#### Document excerpt ####
My mum loved the little wrens, she had feeders for them around her house. Allen and Unwin stole that from my family and used it on the abhorrent cover of a book we did not condone. And they used it in a most horrid way – A little Wren, that mum so loved alighting on the knife that killed her son, my brother. This is the height of insensitivity to our family on behalf of the author, publisher and the designer. My campaign for a ‘Code of Ethics’ for True Crime writing would be designed to protect victims and their families from unethical practices of predatory authors and unscrupulous publishers, I have decided to call ‘Claiming Back the Wren’ in my Mum, Mary’s memory. This proposed ‘Code of Ethics’ would seek to provide a right to privacy and respect for victims and their families.
Sunday night – We sit here, my husband and I, after spending the last three days attending the Bendigo Writer’s Festival, after our successful appeal to the Bendigo City Council for the author’s removal from the program.
####
# [Given request A]
Find every line in the records that contains the string "left", treating uppercase and lowercase as different.
The text above has no connection to the records that come next.
#### Data listing ####
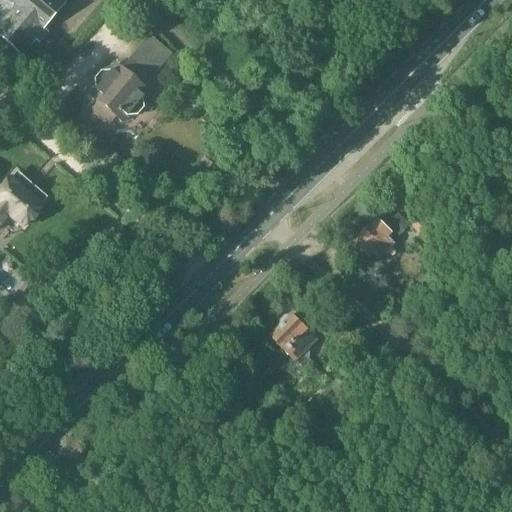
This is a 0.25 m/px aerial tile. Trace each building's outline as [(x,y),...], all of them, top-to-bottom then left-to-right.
[(3,0),(14,8),(3,21),(0,25),(0,38),(22,57),(43,31),(42,30),(63,3),(60,0),(3,0)] [(126,117),(136,117),(143,109),(142,99),(147,92),(142,87),(168,55),(149,39),(123,71),(114,63),(107,71),(100,72),(93,80),(94,87),(86,96),(94,103),(86,111),(106,128),(114,119),(120,124),(126,117)] [(41,206),(9,179),(0,191),(0,226),(9,217),(23,229),(41,206)] [(380,259),(383,256),(396,245),(390,238),(393,236),(378,221),(358,241),(369,253),(369,254),(370,255),(370,254),(374,258),(376,255),(380,259)] [(307,370),(314,363),(304,354),(318,339),(293,315),(292,317),(286,317),(281,322),(281,328),(271,338),(296,362),(297,361),(307,370)]
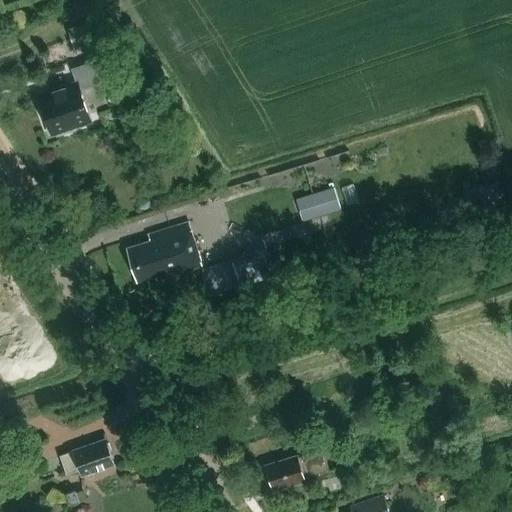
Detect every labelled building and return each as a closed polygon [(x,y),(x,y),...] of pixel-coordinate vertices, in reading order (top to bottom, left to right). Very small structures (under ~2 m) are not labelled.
[(104,48),(94,18),(69,27),(74,44),(82,41),(87,54),(104,48)] [(102,83),(95,61),(72,69),(77,82),(53,91),(55,97),(38,102),(48,131),(56,129),(59,135),(76,129),(75,126),(91,120),(81,90),(102,83)] [(387,155),(395,181),(429,170),(421,145),(387,155)] [(496,182),(493,183),(475,188),(474,188),(462,192),(469,212),(502,202),(496,182)] [(341,207),(334,185),(313,192),(321,214),(341,207)] [(155,276),(157,280),(203,265),(189,222),(148,235),(150,241),(127,248),(138,281),(155,276)] [(264,248),(235,258),(243,281),(272,271),(264,248)] [(67,474),(80,470),(82,475),(114,464),(105,439),(73,450),(73,451),(60,456),(67,474)] [(298,456),(298,455),(266,465),(273,489),(306,479),(305,477),(329,469),(322,449),(298,456)] [(86,499),(83,490),(76,492),(75,490),(66,493),(70,504),(86,499)] [(389,511),(384,496),(351,507),(353,511),(352,511),(389,511)]
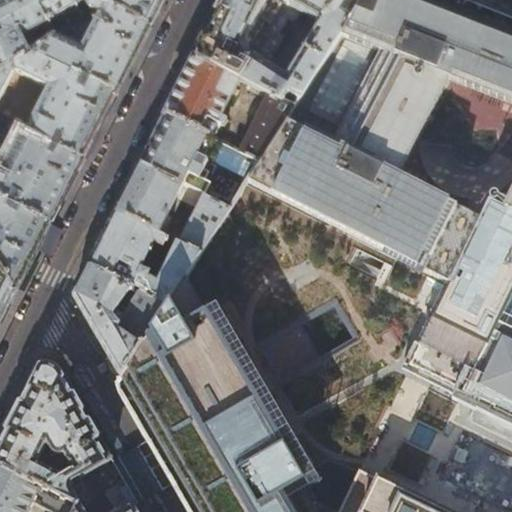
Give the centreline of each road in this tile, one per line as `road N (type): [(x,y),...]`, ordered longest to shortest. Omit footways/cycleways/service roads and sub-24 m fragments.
road 1 (residential): [(191,0),(42,298)]
road 2 (residential): [(168,511),(42,298)]
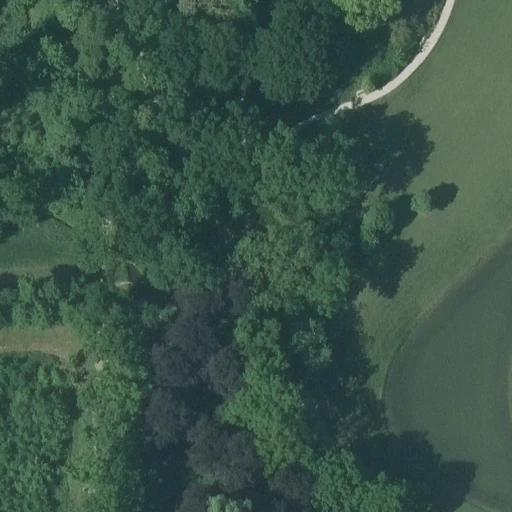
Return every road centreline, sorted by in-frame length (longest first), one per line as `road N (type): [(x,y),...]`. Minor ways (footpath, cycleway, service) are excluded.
road 1 (track): [(357,511),(107,0)]
road 2 (track): [(100,308),(115,17)]
road 3 (track): [(270,0),(247,48),(239,91),(237,259)]
road 4 (track): [(90,511),(100,308)]
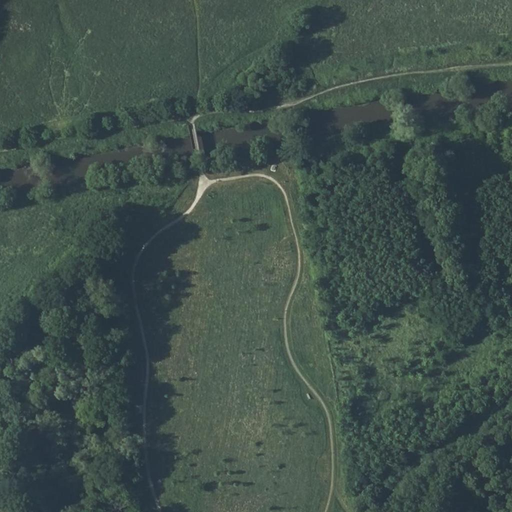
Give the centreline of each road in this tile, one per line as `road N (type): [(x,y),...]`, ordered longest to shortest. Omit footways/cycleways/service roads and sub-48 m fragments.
road 1 (track): [(330,511),(330,420),(288,359),(282,319),(297,250),(285,194),(254,174),(202,182)]
road 2 (track): [(202,182),(193,207),(148,240),(130,277),(145,357),(144,472),(156,511)]
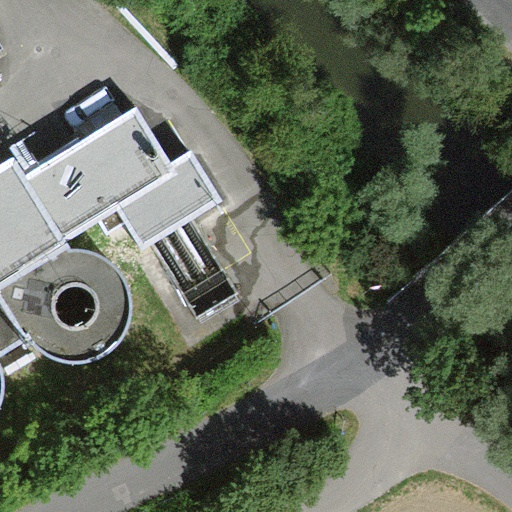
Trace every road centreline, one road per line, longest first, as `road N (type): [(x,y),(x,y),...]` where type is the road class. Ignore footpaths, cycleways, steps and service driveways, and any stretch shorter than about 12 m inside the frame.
road 1 (unclassified): [(56,511),(368,361)]
road 2 (unclassified): [(368,361),(511,234)]
road 3 (unclassified): [(511,484),(368,361)]
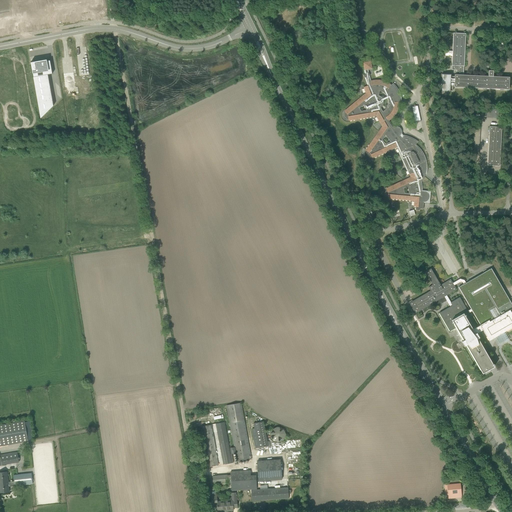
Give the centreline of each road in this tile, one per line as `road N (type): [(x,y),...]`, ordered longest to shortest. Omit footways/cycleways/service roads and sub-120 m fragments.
road 1 (track): [(108,0),(202,511)]
road 2 (tertiary): [(499,506),(357,250),(266,64)]
road 3 (unclassified): [(247,29),(205,47),(101,28),(0,46)]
####
# [Given request B]
In the text about the "Claiming Back the Wren" campaign, change "Sunday night" to "Saturday night" and give the passage again from "Sunday night –" to "from the program.".

# [Task answer A]
This is a 0.25 m/px aerial tile. Trace each building's outline as [(x,y),...], all of them, top-to-bottom then left-to-right.
Detect every labelled building and return each as a closed polygon [(x,y),(x,y),...] of pixel-coordinate vertices, in reading order (top to bottom, left to right). Very small structures (under ~2 m) are not labelled.

# [Task answer B]
Saturday night – We sit here, my husband and I, after spending the last three days attending the Bendigo Writer’s Festival, after our successful appeal to the Bendigo City Council for the author’s removal from the program.